Question:
Computer with two hard drives on boot?
T W
2010-05-24 07:04:23 UTC
First off, negative ratings if you don't read the question and give a general answer that has nothing to do with what I asked, if youre going to answer and get the points, at least know what the question is. Ill give thumbs up to you if you just answer with someone thing shows you read my question and tried to help though :)

Question: If I have a computer with multiple hard drives (say, one Solid State Drive with the OS and one HDD for the files), will both 'spin up' (I know SDDs don't spin) on boot? I want this to be a power conservative system, so I only want the SDD to power up when I boot the computer or bring it back from sleep, and I DON'T want the HDD to spin up unless the files on it are actually needed. Would the HDD spin up on boot or when coming out of sleep if the OS is on the other drive? Or will the BIOS leave the HDD alone and not make it spin up when the computer is brought out of sleep?
Again, I just want to know this because I will have a server that will go to sleep and come back and turn off and back on often (don't lecture on why the server is going to sleep, it is a special circumstance; basically the files are needed, but with long times in between accesses, so the HDD drive will power down), and I don't want the HDD to spin up just on boot and then have to spin down again until the files are ACTUALLY needed, and then have to spin back up. Preventing this would save power and ware on the drive.
Please let me know, thanks!
Four answers:
░▒▓█ Un3nabled █▓▒░
2010-05-24 08:42:52 UTC
Hi,



Hmm.. I think all the current ATA drives (PATA and SATA wise) are programmed to spin-up immediately as power is applied to them. However, I know SCSI drives usually have a jumper setting to disable their auto-start until given a command. Some older IDE/PATA hard drives also did this (particularly those full-height 3.5" ones.)



But the main reason they did this was to not overload the computer's power supply with too many drives spinning up. This was certainly true for many older IDE hdds and particularly SCSI hdds that work in RAID arrays, and thus controllers may start and initialize each HDD individually. HDD motors are BLDC motors with very little starting torque, and typically draw up to 1A 12V to start. This may be less of a problem nowadays with better powersupplies for better graphics cards, etc.



Most computer's disk controllers BIOS code would force the disks up because they would initialize the disks. Even if we were able to force the BIOS not to initialize a certain controller most modern operating systems independant of the BIOS (such as Linux and Windows NTx) would initialize the disks anyway when they load the disk drivers, thus causing them to spin up.



polants's suggestion I think is the only way. I'm not to familiar with Power Management in Windows (in Linux, you set hdd power management using hdparm.) I suggest you also give a 3rd-party tool such as HDDScan a try:

http://hddguru.com/software/

for playing with HDD's power management settings.



Your hdd spinup from resuming the computer mainly depends whether the HDD is reset or not, if it is not being read. Spilt F is right about S3 sleep; S3 is an ACPI mode; it means, in Wikipedian terms:



"S3 Sleep (Standby) System appears off. The CPU has no power; RAM is in slow refresh; the power supply is in a reduced power mode. This mode is commonly referred to as 'Suspend To RAM'."



ACPI is the interface that an OS uses for power management (in general terms.) I think you're confusing this with something like S3 Virge graphics card (good old days ;-D).
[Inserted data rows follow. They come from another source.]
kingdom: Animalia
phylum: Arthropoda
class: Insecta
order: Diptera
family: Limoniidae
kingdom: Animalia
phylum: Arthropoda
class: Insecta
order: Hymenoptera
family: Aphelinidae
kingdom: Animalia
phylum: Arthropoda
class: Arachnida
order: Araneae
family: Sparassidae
Anyway, I don't know how Windows handles Suspend-to-RAM but I think your best bet to stop disk spinning up is to disable the setting "S3 Hard Disk Reset" in your BIOS.



Also, to lessen HDD activity, you may want to (if not already) disable System Restore for the HDD and set the amount of Recycle Bin usage for it to 0% (by default, it spans over all disks by 10% or that was in Win 2000/XP.)



Have a good one!
polants
2010-05-24 07:11:43 UTC
Lol. Don't worry, I read the question.



I've never tried it though. but i'll try help.
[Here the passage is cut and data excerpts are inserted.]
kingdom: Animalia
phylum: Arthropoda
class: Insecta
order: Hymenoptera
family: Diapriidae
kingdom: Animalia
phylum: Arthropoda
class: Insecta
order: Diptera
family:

If you want to stop the hard drive from working temporarily, then what you can do in windows xp, is go to control panel, administrative tools, computer management. Then select the disk management and right click on the button next to the device you dont want to use where it says "Online", select properties and disable it



Edit: yes, but then you can just enable it again when needed.
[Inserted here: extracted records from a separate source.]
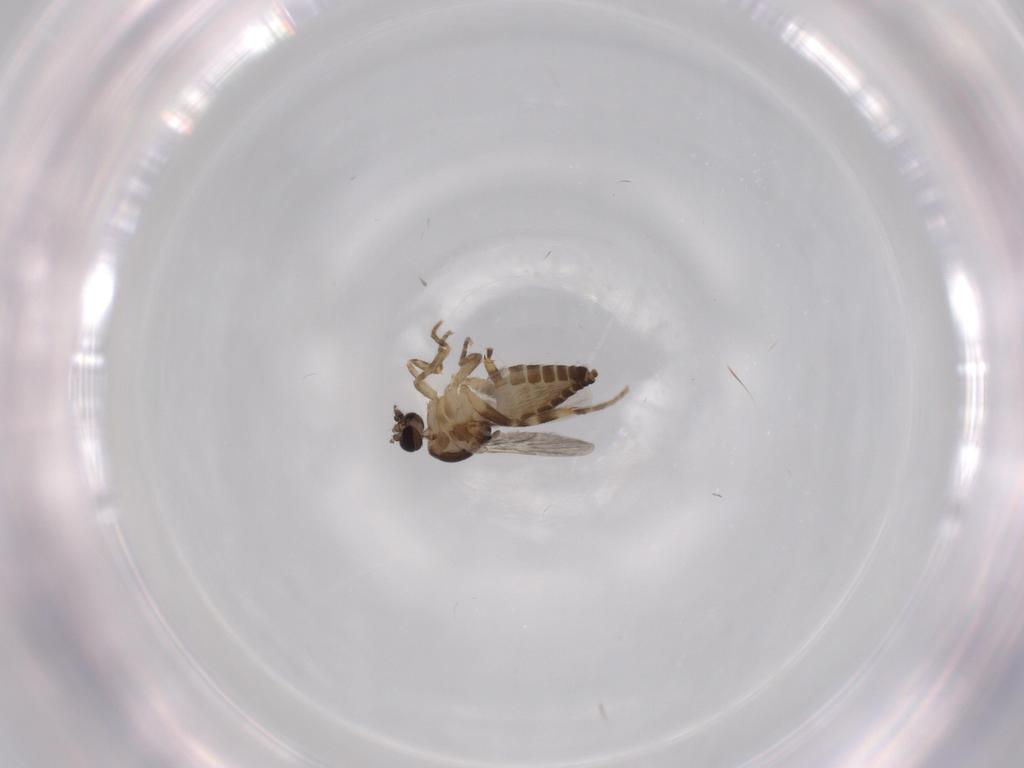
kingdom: Animalia
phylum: Arthropoda
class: Insecta
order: Diptera
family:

Edit: Oh and good idea. Do not get a 1 terabyte. they fill up a lot faster than expected. I have 2.5 TB in total. need another terabyte...
?
2016-10-17 11:32:00 UTC
To load linux (and homestead windows for that remember) you'll have a boot loader. Ubuntu makes use of grub by using fact the boot loader and shops suggestions in the /boot folder. this could be stored on your ubuntucontinual and so its supplying you with this difficulty. What you're able to do is installation grub to a small boot partition on your XPcontinual, this could then make it attainable to load grub and function that to choose for between the two OS's with no need the ubuntu HD.
Spilt F
2010-05-24 07:09:46 UTC
You should be able to do it if your drive supports S3.